## Exercise aim
Retype each of the following lines precisely as it appears.

(Collected data)
###

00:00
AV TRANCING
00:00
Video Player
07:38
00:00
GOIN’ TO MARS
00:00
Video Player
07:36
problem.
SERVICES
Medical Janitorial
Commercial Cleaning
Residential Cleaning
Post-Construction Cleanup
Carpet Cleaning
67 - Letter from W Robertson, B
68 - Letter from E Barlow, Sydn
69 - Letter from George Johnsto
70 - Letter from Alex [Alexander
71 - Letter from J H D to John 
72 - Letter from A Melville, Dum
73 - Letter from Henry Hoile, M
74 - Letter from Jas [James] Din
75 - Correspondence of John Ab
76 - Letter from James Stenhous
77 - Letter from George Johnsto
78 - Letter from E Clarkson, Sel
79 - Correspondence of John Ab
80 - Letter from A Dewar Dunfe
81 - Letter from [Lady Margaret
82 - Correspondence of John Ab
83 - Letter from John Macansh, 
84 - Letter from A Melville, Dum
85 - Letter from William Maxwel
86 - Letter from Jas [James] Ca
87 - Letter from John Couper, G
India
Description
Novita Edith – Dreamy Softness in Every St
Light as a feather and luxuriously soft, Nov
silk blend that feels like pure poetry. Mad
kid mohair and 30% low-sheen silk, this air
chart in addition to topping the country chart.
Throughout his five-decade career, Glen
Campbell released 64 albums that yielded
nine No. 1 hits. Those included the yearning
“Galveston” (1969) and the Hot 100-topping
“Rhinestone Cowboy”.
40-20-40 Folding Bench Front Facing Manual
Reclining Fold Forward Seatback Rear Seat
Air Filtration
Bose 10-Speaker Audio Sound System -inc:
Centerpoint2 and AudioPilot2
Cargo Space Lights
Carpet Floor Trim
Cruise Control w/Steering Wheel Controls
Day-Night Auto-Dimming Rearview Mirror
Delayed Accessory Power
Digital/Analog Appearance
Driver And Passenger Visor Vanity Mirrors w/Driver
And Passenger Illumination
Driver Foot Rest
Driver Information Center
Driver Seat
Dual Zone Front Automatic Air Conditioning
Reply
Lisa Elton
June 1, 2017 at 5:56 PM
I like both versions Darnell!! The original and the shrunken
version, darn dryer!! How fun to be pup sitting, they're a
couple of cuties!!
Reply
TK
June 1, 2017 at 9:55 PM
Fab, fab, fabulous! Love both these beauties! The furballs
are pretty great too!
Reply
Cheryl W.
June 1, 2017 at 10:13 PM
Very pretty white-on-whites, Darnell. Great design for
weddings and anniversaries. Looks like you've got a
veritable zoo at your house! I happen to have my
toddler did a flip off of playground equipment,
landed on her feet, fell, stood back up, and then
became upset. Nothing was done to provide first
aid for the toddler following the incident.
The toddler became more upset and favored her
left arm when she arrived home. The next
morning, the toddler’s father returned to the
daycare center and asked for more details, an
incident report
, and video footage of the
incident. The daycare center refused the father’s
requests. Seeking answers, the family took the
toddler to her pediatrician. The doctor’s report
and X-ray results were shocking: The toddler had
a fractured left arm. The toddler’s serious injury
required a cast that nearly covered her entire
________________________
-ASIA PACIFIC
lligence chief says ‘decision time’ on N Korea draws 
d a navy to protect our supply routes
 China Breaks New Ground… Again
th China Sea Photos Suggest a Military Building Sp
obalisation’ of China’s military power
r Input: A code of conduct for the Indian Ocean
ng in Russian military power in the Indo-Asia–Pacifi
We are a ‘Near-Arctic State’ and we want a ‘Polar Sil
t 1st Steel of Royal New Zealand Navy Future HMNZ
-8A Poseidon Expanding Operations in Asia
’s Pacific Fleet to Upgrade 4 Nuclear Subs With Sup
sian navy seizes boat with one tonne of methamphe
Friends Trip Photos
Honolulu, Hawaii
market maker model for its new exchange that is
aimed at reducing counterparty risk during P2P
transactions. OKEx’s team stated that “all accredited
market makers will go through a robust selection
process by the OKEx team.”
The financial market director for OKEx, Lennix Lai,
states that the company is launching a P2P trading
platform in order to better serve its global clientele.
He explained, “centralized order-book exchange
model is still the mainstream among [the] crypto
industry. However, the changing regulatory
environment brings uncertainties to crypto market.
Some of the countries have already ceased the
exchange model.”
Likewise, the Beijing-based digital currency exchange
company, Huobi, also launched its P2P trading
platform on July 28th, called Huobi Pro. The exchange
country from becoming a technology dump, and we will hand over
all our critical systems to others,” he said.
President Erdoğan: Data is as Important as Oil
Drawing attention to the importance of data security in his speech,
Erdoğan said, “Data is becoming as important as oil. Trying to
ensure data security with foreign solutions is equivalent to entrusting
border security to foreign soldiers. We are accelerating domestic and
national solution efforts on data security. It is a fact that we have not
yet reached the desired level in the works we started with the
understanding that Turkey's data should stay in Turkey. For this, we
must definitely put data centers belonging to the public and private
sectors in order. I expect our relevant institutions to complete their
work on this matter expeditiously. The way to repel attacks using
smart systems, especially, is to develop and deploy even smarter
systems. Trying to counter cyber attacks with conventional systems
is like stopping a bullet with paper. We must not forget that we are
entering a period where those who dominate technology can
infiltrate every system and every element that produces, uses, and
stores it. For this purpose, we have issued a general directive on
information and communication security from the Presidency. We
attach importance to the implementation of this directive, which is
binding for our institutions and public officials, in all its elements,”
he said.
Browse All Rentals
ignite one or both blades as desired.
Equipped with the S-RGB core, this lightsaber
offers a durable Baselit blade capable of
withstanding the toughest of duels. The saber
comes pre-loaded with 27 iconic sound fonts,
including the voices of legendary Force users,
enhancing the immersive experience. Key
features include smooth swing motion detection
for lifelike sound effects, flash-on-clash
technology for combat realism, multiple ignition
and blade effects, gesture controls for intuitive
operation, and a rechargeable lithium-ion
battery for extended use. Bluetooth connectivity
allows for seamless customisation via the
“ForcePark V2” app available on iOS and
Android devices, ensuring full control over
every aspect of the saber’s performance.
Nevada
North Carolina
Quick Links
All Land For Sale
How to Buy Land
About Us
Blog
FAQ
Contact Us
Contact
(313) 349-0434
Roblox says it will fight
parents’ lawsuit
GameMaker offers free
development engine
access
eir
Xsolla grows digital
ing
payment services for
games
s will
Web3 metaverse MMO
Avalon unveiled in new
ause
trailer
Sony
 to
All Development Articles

###

## Answer space
00:00
AV TRANCING
00:00
Video Player
07:38
00:00
GOIN’ TO MARS
00:00
Video Player
07:36
problem.
SERVICES
Medical Janitorial
Commercial Cleaning
Residential Cleaning
Post-Construction Cleanup
Carpet Cleaning
67 - Letter from W Robertson, B
68 - Letter from E Barlow, Sydn
69 - Letter from George Johnsto
70 - Letter from Alex [Alexander
71 - Letter from J H D to John 
72 - Letter from A Melville, Dum
73 - Letter from Henry Hoile, M
74 - Letter from Jas [James] Din
75 - Correspondence of John Ab
76 - Letter from James Stenhous
77 - Letter from George Johnsto
78 - Letter from E Clarkson, Sel
79 - Correspondence of John Ab
80 - Letter from A Dewar Dunfe
81 - Letter from [Lady Margaret
82 - Correspondence of John Ab
83 - Letter from John Macansh, 
84 - Letter from A Melville, Dum
85 - Letter from William Maxwel
86 - Letter from Jas [James] Ca
87 - Letter from John Couper, G
India
Description
Novita Edith – Dreamy Softness in Every St
Light as a feather and luxuriously soft, Nov
silk blend that feels like pure poetry. Mad
kid mohair and 30% low-sheen silk, this air
chart in addition to topping the country chart.
Throughout his five-decade career, Glen
Campbell released 64 albums that yielded
nine No. 1 hits. Those included the yearning
“Galveston” (1969) and the Hot 100-topping
“Rhinestone Cowboy”.
40-20-40 Folding Bench Front Facing Manual
Reclining Fold Forward Seatback Rear Seat
Air Filtration
Bose 10-Speaker Audio Sound System -inc:
Centerpoint2 and AudioPilot2
Cargo Space Lights
Carpet Floor Trim
Cruise Control w/Steering Wheel Controls
Day-Night Auto-Dimming Rearview Mirror
Delayed Accessory Power
Digital/Analog Appearance
Driver And Passenger Visor Vanity Mirrors w/Driver
And Passenger Illumination
Driver Foot Rest
Driver Information Center
Driver Seat
Dual Zone Front Automatic Air Conditioning
Reply
Lisa Elton
June 1, 2017 at 5:56 PM
I like both versions Darnell!! The original and the shrunken
version, darn dryer!! How fun to be pup sitting, they're a
couple of cuties!!
Reply
TK
June 1, 2017 at 9:55 PM
Fab, fab, fabulous! Love both these beauties! The furballs
are pretty great too!
Reply
Cheryl W.
June 1, 2017 at 10:13 PM
Very pretty white-on-whites, Darnell. Great design for
weddings and anniversaries. Looks like you've got a
veritable zoo at your house! I happen to have my
toddler did a flip off of playground equipment,
landed on her feet, fell, stood back up, and then
became upset. Nothing was done to provide first
aid for the toddler following the incident.
The toddler became more upset and favored her
left arm when she arrived home. The next
morning, the toddler’s father returned to the
daycare center and asked for more details, an
incident report
, and video footage of the
incident. The daycare center refused the father’s
requests. Seeking answers, the family took the
toddler to her pediatrician. The doctor’s report
and X-ray results were shocking: The toddler had
a fractured left arm. The toddler’s serious injury
required a cast that nearly covered her entire
________________________
-ASIA PACIFIC
lligence chief says ‘decision time’ on N Korea draws 
d a navy to protect our supply routes
 China Breaks New Ground… Again
th China Sea Photos Suggest a Military Building Sp
obalisation’ of China’s military power
r Input: A code of conduct for the Indian Ocean
ng in Russian military power in the Indo-Asia–Pacifi
We are a ‘Near-Arctic State’ and we want a ‘Polar Sil
t 1st Steel of Royal New Zealand Navy Future HMNZ
-8A Poseidon Expanding Operations in Asia
’s Pacific Fleet to Upgrade 4 Nuclear Subs With Sup
sian navy seizes boat with one tonne of methamphe
Friends Trip Photos
Honolulu, Hawaii
market maker model for its new exchange that is
aimed at reducing counterparty risk during P2P
transactions. OKEx’s team stated that “all accredited
market makers will go through a robust selection
process by the OKEx team.”
The financial market director for OKEx, Lennix Lai,
states that the company is launching a P2P trading
platform in order to better serve its global clientele.
He explained, “centralized order-book exchange
model is still the mainstream among [the] crypto
industry. However, the changing regulatory
environment brings uncertainties to crypto market.
Some of the countries have already ceased the
exchange model.”
Likewise, the Beijing-based digital currency exchange
company, Huobi, also launched its P2P trading
platform on July 28th, called Huobi Pro. The exchange
country from becoming a technology dump, and we will hand over
all our critical systems to others,” he said.
President Erdoğan: Data is as Important as Oil
Drawing attention to the importance of data security in his speech,
Erdoğan said, “Data is becoming as important as oil. Trying to
ensure data security with foreign solutions is equivalent to entrusting
border security to foreign soldiers. We are accelerating domestic and
national solution efforts on data security. It is a fact that we have not
yet reached the desired level in the works we started with the
understanding that Turkey's data should stay in Turkey. For this, we
must definitely put data centers belonging to the public and private
sectors in order. I expect our relevant institutions to complete their
work on this matter expeditiously. The way to repel attacks using
smart systems, especially, is to develop and deploy even smarter
systems. Trying to counter cyber attacks with conventional systems
is like stopping a bullet with paper. We must not forget that we are
entering a period where those who dominate technology can
infiltrate every system and every element that produces, uses, and
stores it. For this purpose, we have issued a general directive on
information and communication security from the Presidency. We
attach importance to the implementation of this directive, which is
binding for our institutions and public officials, in all its elements,”
he said.
Browse All Rentals
ignite one or both blades as desired.
Equipped with the S-RGB core, this lightsaber
offers a durable Baselit blade capable of
withstanding the toughest of duels. The saber
comes pre-loaded with 27 iconic sound fonts,
including the voices of legendary Force users,
enhancing the immersive experience. Key
features include smooth swing motion detection
for lifelike sound effects, flash-on-clash
technology for combat realism, multiple ignition
and blade effects, gesture controls for intuitive
operation, and a rechargeable lithium-ion
battery for extended use. Bluetooth connectivity
allows for seamless customisation via the
“ForcePark V2” app available on iOS and
Android devices, ensuring full control over
every aspect of the saber’s performance.
Nevada
North Carolina
Quick Links
All Land For Sale
How to Buy Land
About Us
Blog
FAQ
Contact Us
Contact
(313) 349-0434
Roblox says it will fight
parents’ lawsuit
GameMaker offers free
development engine
access
eir
Xsolla grows digital
ing
payment services for
games
s will
Web3 metaverse MMO
Avalon unveiled in new
ause
trailer
Sony
 to
All Development Articles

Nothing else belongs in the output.